I feel exposed because I know what I was thinking of when I bought those condoms. But he doesn’t know what I was thinking of.

That I was thinking of him. Maybe he just thinks I’m looking to have a good time out here in Idaho.

Of course, he also knows that I’m a virgin.

If only he didn’t know that. Because then he might have thought nothing of it. I can see that he’s thinking of it.

I take a sharp breath.

And then suddenly it feels like the room is smaller, like he’s too close, like I can’t breathe.

“What are you planning, Stella?”

“I just wanted a shower,” I say.

I can feel my nipples hardening into tight points, I can feel my heart beginning to beat harder.

My whole body overreacting to this moment.

If I had some experience, maybe I wouldn’t.

If I had some experience, maybe I could laugh it off.

Maybe standing in the room with a box of condoms that I bought while fantasizing about the man standing in front of me would feel like a funny little joke. Would feel like nothing, really.

His eyes are trained on the box of condoms. No longer on the closet at the back of the room which would give him access to the attic.

Does he want me?
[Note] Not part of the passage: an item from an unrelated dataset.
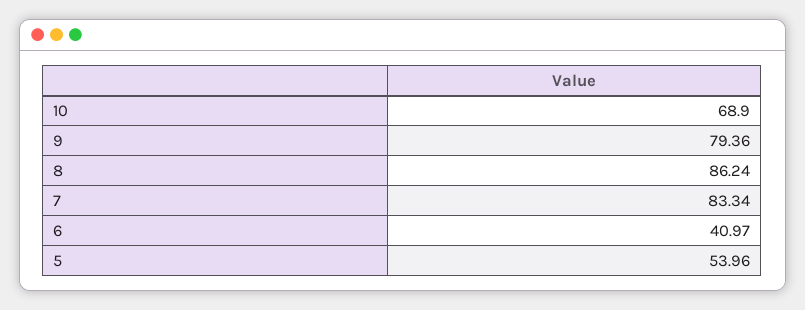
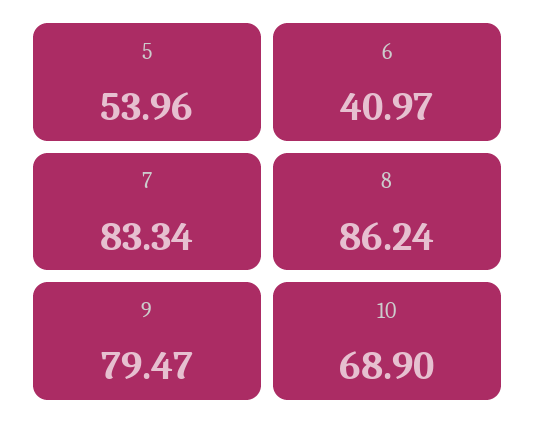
9: 79.36 -> 79.47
That simple question makes my heart beat faster.

His eyes meet mine, and I see something different there. Something intense. More than that, something determined and decided.

That night in the trailer after he won me, he went and laid on the bed and covered his face as quickly as possible. I couldn’t see his eyes. I couldn’t see his expressions. I assumed he didn’t want me because if he did, why wouldn’t he just have me?
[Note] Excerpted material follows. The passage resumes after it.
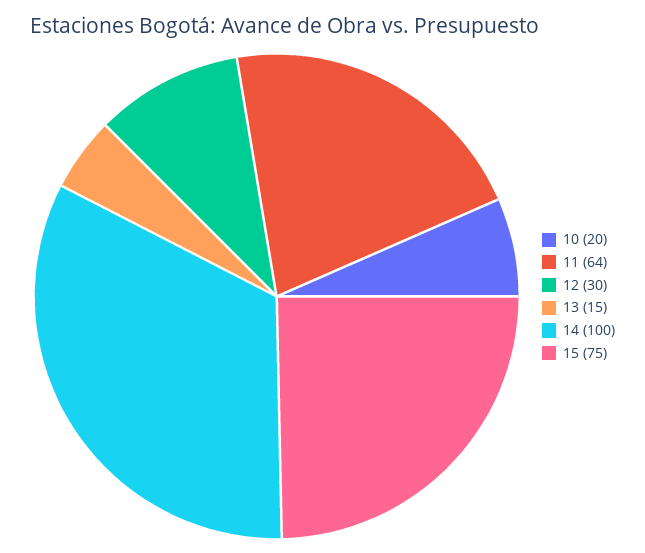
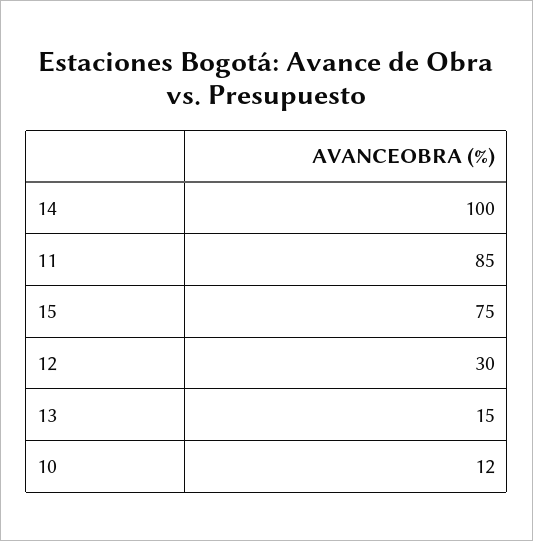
10: 20 -> 12
11: 64 -> 85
Now I realize that I don’t know anything about him. Not what he wants, now or then. I don’t know what he looks like when he desires a woman, or what he does in a situation like this. My brain has created an entire legend of Maverick that it has decided is the truth.

A playboy who can have any woman he wants, based on nothing I’ve seen, but my own feelings about him. A man who decided he didn’t want me based on the fact that he didn’t rush to fuck me when I bet myself in a poker game.